「明日は仕事が見つかった。しばらくこの宿は取ってるから」
「うん」
頷きはしたが、マインはこの瞬間が嫌いだった。金を稼ぐために仕方がない事だし、養ってもらってる自覚もある。
ツガートが町に着いて最初にする事は宿探しと共に、旅の友を覗く事だ。手頃な仕事があれば引き受ける。そして2、3日かかる仕事も引き受けた。

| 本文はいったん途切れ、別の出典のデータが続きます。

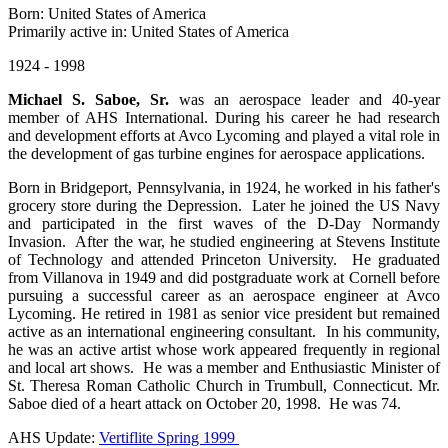
Born: United States of America
Primarily active in: United States of America
1924 - 1998
Michael S. Saboe, Sr.
was an aerospace leader and 40-year
member of AHS International. During his career he had research
and development efforts at Avco Lycoming and played a vital role in
the development of gas turbine engines for aerospace applications.
Born in Bridgeport, Pennsylvania, in 1924, he worked in his father's
grocery store during the Depression. Later he joined the US Navy
and participated in the first waves of the D-Day Normandy
Invasion. After the war, he studied engineering at Stevens Institute
of Technology and attended Princeton University. He graduated
from Villanova in 1949 and did postgraduate work at Cornell before
pursuing a successful career as an aerospace engineer at Avco
Lycoming. He retired in 1981 as senior vice president but remained
active as an international engineering consultant. In his community,
he was an active artist whose work appeared frequently in regional
and local art shows. He was a member and Enthusiastic Minister of
St. Theresa Roman Catholic Church in Trumbull, Connecticut. Mr.
Saboe died of a heart attack on October 20, 1998. He was 74.
AHS Update:
Vertiflite Spring 1999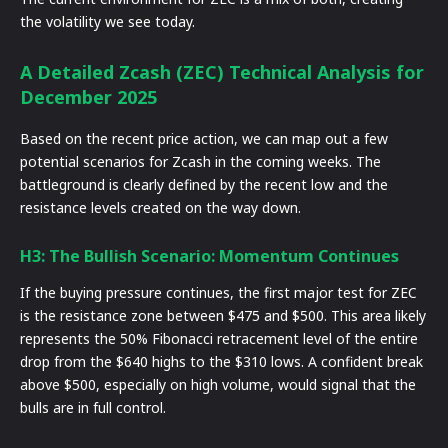
the volatility we see today.
A Detailed Zcash (ZEC) Technical Analysis for
December 2025
Based on the recent price action, we can map out a few
potential scenarios for Zcash in the coming weeks. The
battleground is clearly defined by the recent low and the
resistance levels created on the way down.
H3: The Bullish Scenario: Momentum Continues
If the buying pressure continues, the first major test for ZEC
is the resistance zone between $475 and $500. This area likely
represents the 50% Fibonacci retracement level of the entire
drop from the $640 highs to the $310 lows. A confident break
above $500, especially on high volume, would signal that the
bulls are in full control.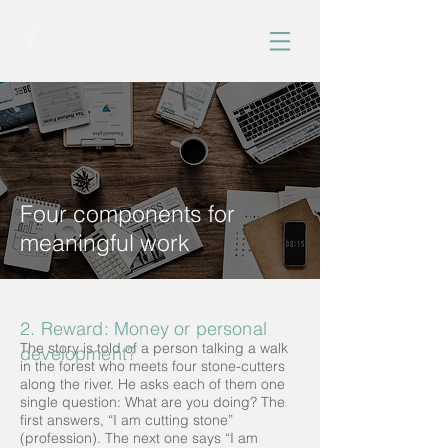
Four components for
meaningful work
2. Reward: Money or personal
The story is told of a person talking a walk
development?
in the forest who meets four stone-cutters
along the river. He asks each of them one
single question: What are you doing? The
first answers, “I am cutting stone”
(profession). The next one says “I am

医者の所で世話になっていた時は日を跨ぐ仕事は引き受けなかったのだが、いくらなんでもそれを望むのは我儘だろう。
「何日?」
「明後日の夕方には帰ってくる」
「うん」
暗い顔をしまいと思っても、それをするにはまだマインは経験が足りない。宿の一室でそれぞれのベッドに寝転がっていたのだが、ツガートはその表情を見逃さなかった。
「何だ? 寂しいのか? そんなに子供だっけ?」
「あ~、子供だよ。ツガートより十以上は若いからね!」
「マイン」
プツンと口調を変えてツガートが近づいて来る。別に怒っている口調ではないので何だろうとマインはツガートを見上げた。
「あと十年後に同じ事を言ったら」
「え?」
「こうしてやる!」
「わぁぁ!!」
マインはうつ伏せのまま腕を決められベッドに押し付けられた。意外と子供っぽいツガートにマインは最初戸惑ったが、慣れたらこれはこれで楽しい。マイン自身もまだまだはしゃぎたい年頃なのだ、遠慮なく抵抗し始めた。

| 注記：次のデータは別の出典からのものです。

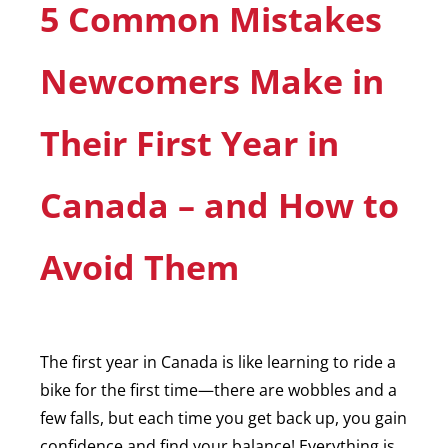
5 Common Mistakes
Newcomers Make in
Their First Year in
Canada – and How to
Avoid Them
The first year in Canada is like learning to ride a
bike for the first time—there are wobbles and a
few falls, but each time you get back up, you gain
confidence and find your balance! Everything is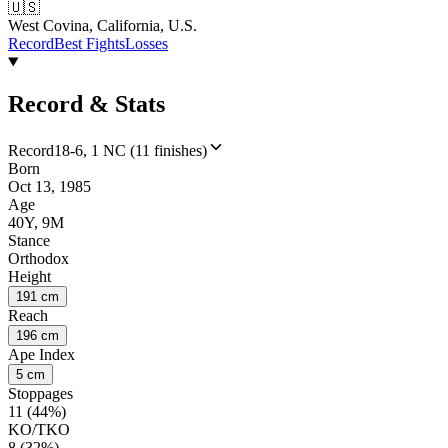
🇺🇸
West Covina, California, U.S.
Record
Best Fights
Losses
Record & Stats
Record
18-6, 1 NC (11 finishes)
Born
Oct 13, 1985
Age
40Y, 9M
Stance
Orthodox
Height
191 cm
Reach
196 cm
Ape Index
5 cm
Stoppages
11 (44%)
KO/TKO
8 (32%)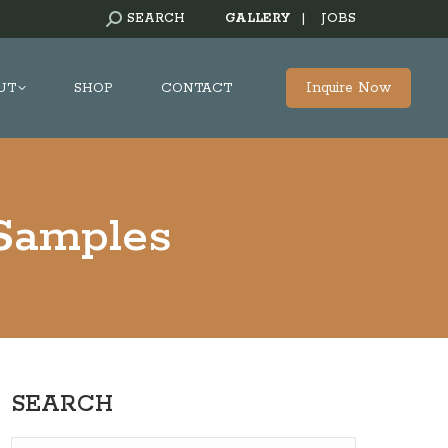
SEARCH:
SEARCH
GALLERY
|
JOBS
Inquire Now
UT
SHOP
CONTACT
 Samples
SEARCH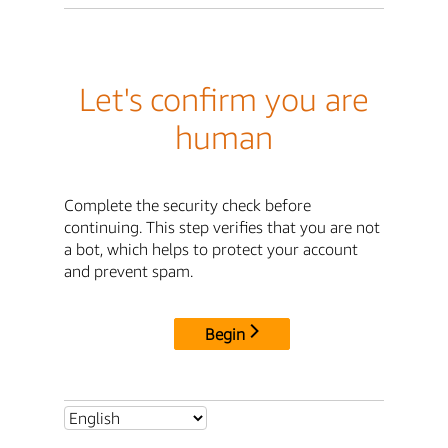
Let's confirm you are
human
Complete the security check before
continuing. This step verifies that you are not
a bot, which helps to protect your account
and prevent spam.
Begin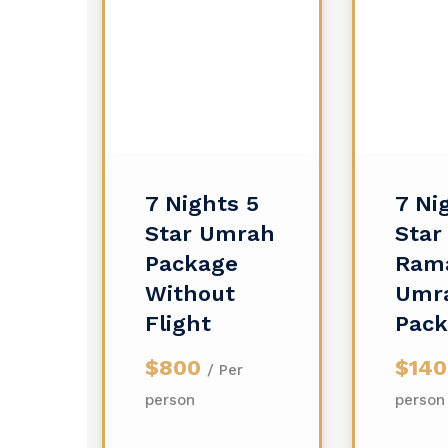
7 Nights 5
7 Ni
Star Umrah
Star
Package
Ram
Without
Umr
Flight
Pac
$800
$14
/ Per
person
person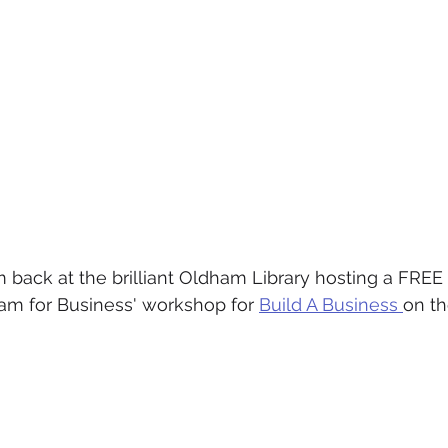
I'm back at the brilliant Oldham Library hosting a FREE
am for Business' workshop for 
Build A Business 
on th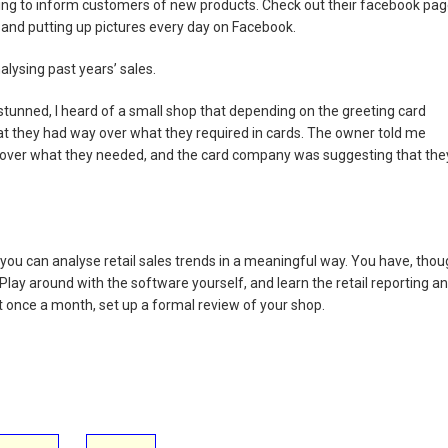
ing to inform customers of new products. Check out their facebook pa
 and putting up pictures every day on Facebook.
lysing past years’ sales.
tunned, I heard of a small shop that depending on the greeting card
hat they had way over what they required in cards. The owner told me
over what they needed, and the card company was suggesting that the
you can analyse retail sales trends in a meaningful way. You have, tho
ay around with the software yourself, and learn the retail reporting a
ast once a month, set up a formal review of your shop.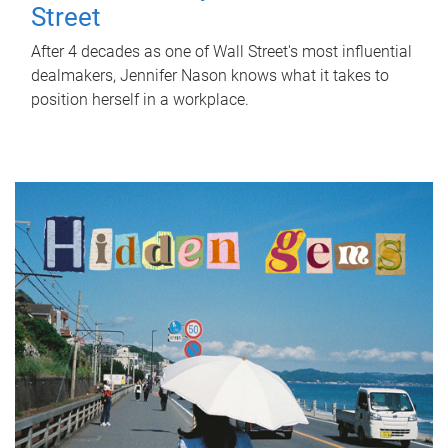
Street
After 4 decades as one of Wall Street's most influential
dealmakers, Jennifer Nason knows what it takes to
position herself in a workplace.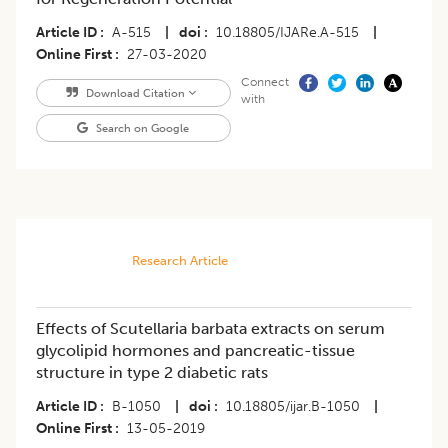
Article ID
A-515
|
doi
10.18805/IJARe.A-515
|
Online First
27-03-2020
Connect
Download Citation
with
Search on Google
Research Article
Effects of Scutellaria barbata extracts on serum
glycolipid hormones and pancreatic-tissue
structure in type 2 diabetic rats
Article ID
B-1050
|
doi
10.18805/ijar.B-1050
|
Online First
13-05-2019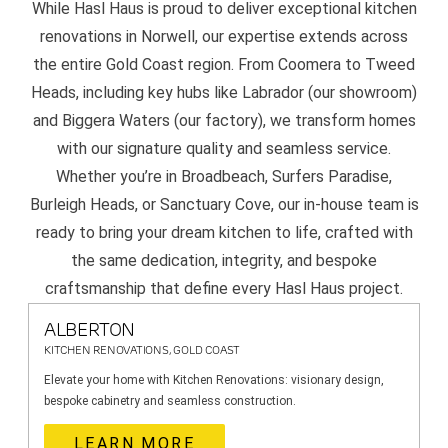
While Hasl Haus is proud to deliver exceptional kitchen
renovations in Norwell, our expertise extends across
the entire Gold Coast region. From Coomera to Tweed
Heads, including key hubs like Labrador (our showroom)
and Biggera Waters (our factory), we transform homes
with our signature quality and seamless service.
Whether you’re in Broadbeach, Surfers Paradise,
Burleigh Heads, or Sanctuary Cove, our in-house team is
ready to bring your dream kitchen to life, crafted with
the same dedication, integrity, and bespoke
craftsmanship that define every Hasl Haus project.
ALBERTON
KITCHEN RENOVATIONS, GOLD COAST
Elevate your home with Kitchen Renovations: visionary design,
bespoke cabinetry and seamless construction.
LEARN MORE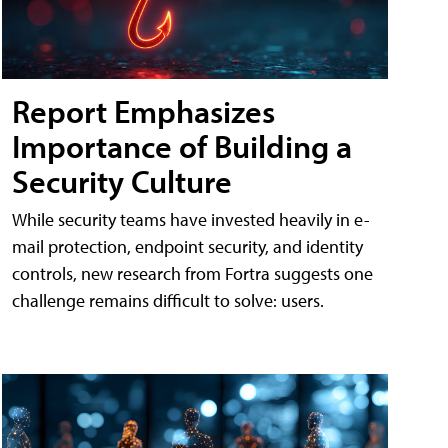
Report Emphasizes
Importance of Building a
Security Culture
While security teams have invested heavily in e-
mail protection, endpoint security, and identity
controls, new research from Fortra suggests one
challenge remains difficult to solve: users.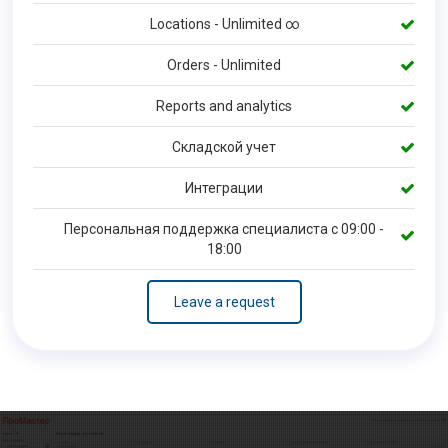
Locations - Unlimited ∞
Orders - Unlimited
Reports and analytics
Складской учет
Интеграции
Персональная поддержка специалиста с 09:00 -
18:00
Leave a request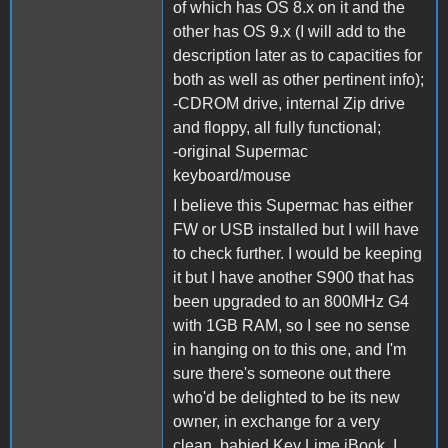
of which has OS 8.x on it and the
other has OS 9.x (I will add to the
description later as to capacities for
both as well as other pertinent info);
-CDROM drive, internal Zip drive
and floppy, all fully functional;
-original Supermac
keyboard/mouse
I believe this Supermac has either
FW or USB installed but I will have
to check further. I would be keeping
it but I have another S900 that has
been upgraded to an 800MHz G4
with 1GB RAM, so I see no sense
in hanging on to this one, and I'm
sure there's someone out there
who'd be delighted to be its new
owner, in exchange for a very
clean, babied Key Lime iBook. I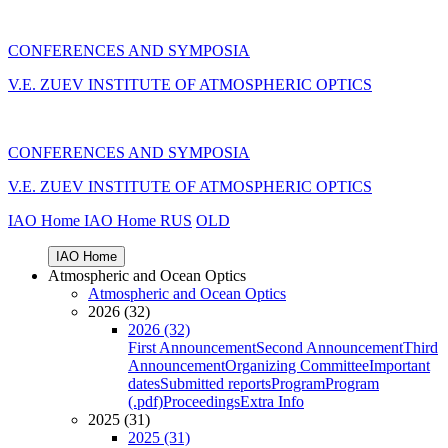
CONFERENCES AND SYMPOSIA
V.E. ZUEV INSTITUTE OF ATMOSPHERIC OPTICS
CONFERENCES AND SYMPOSIA
V.E. ZUEV INSTITUTE OF ATMOSPHERIC OPTICS
IAO Home
IAO Home
RUS
OLD
IAO Home
Atmospheric and Ocean Optics
Atmospheric and Ocean Optics
2026 (32)
2026 (32)
First Announcement
Second Announcement
Third
Announcement
Organizing Committee
Important
dates
Submitted reports
Program
Program
(.pdf)
Proceedings
Extra Info
2025 (31)
2025 (31)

昨日はたっぷりとツガートに構ってもらったので、一日目は町を探検することでマインは気分を紛らわした。
でも夜になって静かな部屋で暗い空間を見つめていると急に寂しくなってくる。
そこまで子供じゃない!!
そう思ってもどうしようもないのだ。
ツガートが帰ってこないはずがない。自分の所へ帰ってくる。もう自分は一人じゃない。
何度も何度もそう自分を納得させた。
だけど本当に一人ぼっちになって、たった一人で歩き続けたあの恐怖をマインは忘れてはいない。

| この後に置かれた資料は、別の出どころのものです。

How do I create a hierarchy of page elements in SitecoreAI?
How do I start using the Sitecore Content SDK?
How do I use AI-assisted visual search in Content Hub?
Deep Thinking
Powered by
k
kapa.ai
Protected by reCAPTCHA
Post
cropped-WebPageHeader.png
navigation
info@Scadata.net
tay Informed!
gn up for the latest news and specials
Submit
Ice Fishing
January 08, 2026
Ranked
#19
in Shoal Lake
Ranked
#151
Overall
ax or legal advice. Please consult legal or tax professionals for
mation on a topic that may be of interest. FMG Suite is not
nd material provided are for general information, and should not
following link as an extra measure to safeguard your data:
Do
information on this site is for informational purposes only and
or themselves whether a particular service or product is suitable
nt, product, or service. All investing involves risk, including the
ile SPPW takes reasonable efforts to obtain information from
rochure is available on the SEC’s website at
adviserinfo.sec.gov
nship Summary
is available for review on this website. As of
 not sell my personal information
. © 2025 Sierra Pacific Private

ツガートに拾われ、医者に世話になって多少は癒された。だけど忘れてはいないのだ。
ツガートに会いたい、ツガートのそばを離れたくない、どこにもいかないでほしい。
そしてまたそんな子供みたいな事を考えてしまう自分が情けなくて、マインはふっきるように目を瞑った。
明日の夕方には帰って来る、それだけを心の支えにして。
ツガートはそんなマインの心情に気がつかなかった。自分といる時のマインはまるっきり明るいのだ。
それはマイン本来の性格であったし、何も無理している様子も見られない。数日帰ってこない仕事から戻って来るとやけにスキンシップをしてくるとは思ったが、それはただたんに普通に寂しかったのかと思っていた。
マイン自身もそれを表に出すのは恥ずかしいと思っていたし、他人同士なのだから仕方ないのかもしれない。
だから何か別の手段はないかと考えた。それはいい案に思えたし、男として興味ある事だった。
ツガートが帰ってきたらさっそく頼んでみよう。
その事が二人に破滅をもたらすとも知らず、マインは静かに眠りに落ちた。